Across the board, better-than-expected interim results for the MSCI-China constituents, plus China’s macro stability in a risk-prone world, are starting to convince global money to raise China equity exposure. We believe that after the 19th Party Congress, various reforms, including SOE reforms, will accelerate. These developments will drive more industry consolidation, mixed ownership change and raise ROA/ROE for China’s non-financial listed companies.

The life cycle of four equity pools – India, China, the US and Japan

The well-known philosopher in China, Confucius, said: “at 15, I set out to learn; at 30, I take responsibility for myself; at 40, I see truth behind complexity; at 50, I understand destiny and limits of human efforts; at 60, I agree to disagree; at 70, I follow my own bent while respecting the rules” (子曰:「吾十有五而志於學,三十而立,四十而不惑,五十而知天命,六十而耳順,七十而從心所欲,不踰矩。」).

It appears that the listed equity sample for India is much like a young adult. Starting from a low base, top-line growth is fast, and the outlook on future growth is undoubtedly bright. On the other hand, the listed equity sample for China is much like an established individual looking to move further uphill. This brings bigger challenges at home and abroad, and the key attribute is fast learning and adaption to change. Meanwhile, the US listed equity sample is like an individual at the top of the fame. It has the most well-rounded capabilities and achievements. But some incremental developments, such as seeking short term gains to investors over compensations to employees, are less favorable and also show that its large domestic market has yet to revive. Where as in Japan, the listed equity sample is like a grown-up who has been through ups and downs, and is now seeking understated excellence through growing businesses overseas to offset an aging population at home.

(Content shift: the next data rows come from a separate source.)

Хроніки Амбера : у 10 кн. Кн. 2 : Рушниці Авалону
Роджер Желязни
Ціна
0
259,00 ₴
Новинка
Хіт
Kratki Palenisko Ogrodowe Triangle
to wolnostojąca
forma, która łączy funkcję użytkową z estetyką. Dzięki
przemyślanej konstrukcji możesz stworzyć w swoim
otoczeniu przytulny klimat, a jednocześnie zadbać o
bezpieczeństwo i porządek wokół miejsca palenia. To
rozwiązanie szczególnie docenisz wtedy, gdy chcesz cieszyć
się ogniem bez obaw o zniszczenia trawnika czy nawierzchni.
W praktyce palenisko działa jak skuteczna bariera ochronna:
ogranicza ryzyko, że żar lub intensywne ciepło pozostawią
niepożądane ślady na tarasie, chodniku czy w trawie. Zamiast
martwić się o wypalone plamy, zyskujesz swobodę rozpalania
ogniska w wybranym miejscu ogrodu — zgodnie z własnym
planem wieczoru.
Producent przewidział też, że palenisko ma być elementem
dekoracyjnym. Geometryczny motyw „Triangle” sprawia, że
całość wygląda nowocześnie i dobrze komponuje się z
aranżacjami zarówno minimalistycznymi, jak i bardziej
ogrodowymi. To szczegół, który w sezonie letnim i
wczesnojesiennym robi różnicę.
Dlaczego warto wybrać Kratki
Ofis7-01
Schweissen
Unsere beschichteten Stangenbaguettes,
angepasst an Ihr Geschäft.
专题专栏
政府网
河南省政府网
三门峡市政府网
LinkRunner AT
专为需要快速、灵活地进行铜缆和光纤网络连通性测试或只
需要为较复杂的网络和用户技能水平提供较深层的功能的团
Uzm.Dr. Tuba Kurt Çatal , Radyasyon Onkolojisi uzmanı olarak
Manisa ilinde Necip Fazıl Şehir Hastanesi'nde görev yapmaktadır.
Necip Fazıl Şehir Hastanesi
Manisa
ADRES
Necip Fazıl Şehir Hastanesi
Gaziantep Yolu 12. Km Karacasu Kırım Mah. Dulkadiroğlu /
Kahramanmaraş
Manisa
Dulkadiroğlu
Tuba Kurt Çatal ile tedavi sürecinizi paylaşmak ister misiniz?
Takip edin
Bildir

Five features for Chinese equities shown in the comparative study

  • A pure proxy to China’s domestic growth
    Chinese equities are a pure proxy of domestic growth. While the Chinese gross exports are at 20% of its GDP, Chinese listed companies’ overseas sales exposure is small, accounting only 8-12% of total sales for major China equity indices (i.e. MSCI China, CSI 300 and CSI 500) in 2016. They are more exposed to the domestic market than their peers in US, Japan and India.
  • Prioritizing R&D and respecting all stakeholders
    Since Global Financial Crisis, the most prominent feature for the China pool appears to be “learning”, as R&D grew 7.4x as fast as revenue vs. “Kaizen” for the Japan pool; “leverage + learning” for the US pool. R&D seems to be the preferred investment method, as indicated in the below relative payoff by China non-financial equity pool to stakeholders since the financial crisis.
  • Future ROA and ROE to rise on consolidation and reforms
    Lower asset turnover and margins in the overcapacity and less efficient state-run upstream/midstream sectors were top contributors to Chinese nonfinancial equity pool’s lower ROA and ROE vs. its US, Japanese and Indian counterparts. The following two structural drivers – rising market concentration and import substitution in China – would potentially help lift China’s non-financial pool’s ROA and ROE.
  • By sector, Chinese financials are the most undervalued
    Sector-wise, Chinese financials have the best ROE vs. the three peers, and are most undervalued, as investors have given them big discounts on perceived macro/financial risks; while internet and tech are most fairly valued. Interim results suggest early-stage win in financial deleveraging, and China banks’ NPL stabilized at the 1.74% level in 1H17.
  • Unbeknown to many, A-share’s high reporting standards
    A-shares are subject to high reporting standards. The standardized financial year-ends (December) and timely annual report release (within three months of financial year-end) ease investors’ pain in performing bottom-up analysis.